JOHN RATCLIFFE, CIA Director
A Trump veteran, Ratcliffe served as the 45th president’s Director of National Intelligence in 2020-21. He had declassified information from Russian espionage networks purportedly exposing Hillary Clinton’s plans to accuse Trump of collaborating with Russia as well as the cyberattacks Democrats had been targeted with in 2016.
KASH PATEL, FBI Director
Trump’s pick for FBI director can be a reformer or a wrecking ball. Not both. Kashyap ‘Kash’ Pramod Patel has been more vocal than the president himself in his distaste for the agency he has been nominated to lead. Another Trump 1.0 veteran, Patel had been instrumental in guiding the GOP-controlled House Intelligence Committee in investigating FBI’s investigation of Trump’s alleged links to Russia in 2016. A long-time advocate of overhauling FBI, Patel’s appointment was not surprising, not least since he has promised to hunt the president’s political enemies.
Power Ambassadors
STEVEN C WITKOFF, Special Envoy to the Middle East
The real estate magnate and Trump’s golf buddy is one of the heroes of the Gaza ceasefire deal that saw the Biden and Trump teams work closely together. Reportedly, it was Witkoff’s words in Benjamin Netanyahu’s ears that made the Israeli prime minister see the futility of resisting Trump, his best friend ever in the White House.
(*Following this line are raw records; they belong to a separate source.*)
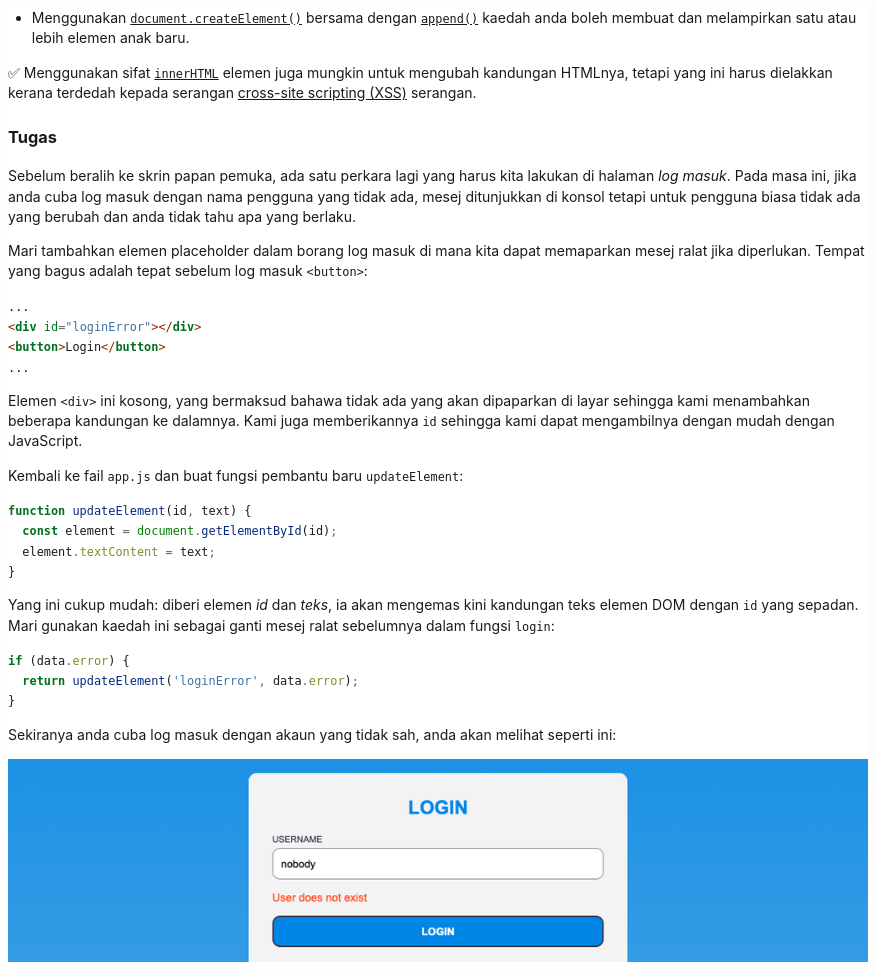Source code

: - Menggunakan [`document.createElement()`](https://developer.mozilla.org/docs/Web/API/DocumentcreateElement) bersama dengan [`append()`](https://developer.mozilla.org/docs/Web/API/ParentNode/append) kaedah anda boleh membuat dan melampirkan satu atau lebih elemen anak baru.

✅ Menggunakan sifat [`innerHTML`](https://developer.mozilla.org/docs/Web/API/Element/innerHTML) elemen juga mungkin untuk mengubah kandungan HTMLnya, tetapi yang ini harus dielakkan kerana terdedah kepada serangan [cross-site scripting (XSS)](https://developer.mozilla.org/docs/Glossary/Cross-site_scripting) serangan.

### Tugas

Sebelum beralih ke skrin papan pemuka, ada satu perkara lagi yang harus kita lakukan di halaman *log masuk*. Pada masa ini, jika anda cuba log masuk dengan nama pengguna yang tidak ada, mesej ditunjukkan di konsol tetapi untuk pengguna biasa tidak ada yang berubah dan anda tidak tahu apa yang berlaku.

Mari tambahkan elemen placeholder dalam borang log masuk di mana kita dapat memaparkan mesej ralat jika diperlukan. Tempat yang bagus adalah tepat sebelum log masuk `<button>`:

```html
...
<div id="loginError"></div>
<button>Login</button>
...
```

Elemen `<div>` ini kosong, yang bermaksud bahawa tidak ada yang akan dipaparkan di layar sehingga kami menambahkan beberapa kandungan ke dalamnya. Kami juga memberikannya `id` sehingga kami dapat mengambilnya dengan mudah dengan JavaScript.

Kembali ke fail `app.js` dan buat fungsi pembantu baru `updateElement`:

```js
function updateElement(id, text) {
  const element = document.getElementById(id);
  element.textContent = text;
}
```

Yang ini cukup mudah: diberi elemen *id* dan *teks*, ia akan mengemas kini kandungan teks elemen DOM dengan `id` yang sepadan. Mari gunakan kaedah ini sebagai ganti mesej ralat sebelumnya dalam fungsi `login`:

```js
if (data.error) {
  return updateElement('loginError', data.error);
}
```

Sekiranya anda cuba log masuk dengan akaun yang tidak sah, anda akan melihat seperti ini:

![Tangkapan skrin yang menunjukkan mesej ralat yang ditunjukkan semasa log masuk](../images/login-error.png)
MIKE HUCKABEE, Ambassador to Israel
A former governor of Arkansas and former Southern Baptist pastor, Mike Huckabee used to fancy his chances of becoming president. Long ago. He comes from the evangelical tradition of unwavering support for Israel which he takes to the extent of urging Israel to annex the West Bank. He is also a critic of the Gaza ceasefire.
KEITH KELLOGG, Special Envoy for Ukraine and Russia
Still untested and probably with a tougher job than Witkoff, this Trump 1.0 veteran is said to already have a plan for ending the Ukraine war.
ELISE STEFANIK, Ambassador to UN
The UN ambassador is important because of the foreign policy priorities the appointment indicates. Elise Stefanik, a staunch Trumpista and friend of Israel, signals a combative US at the UN.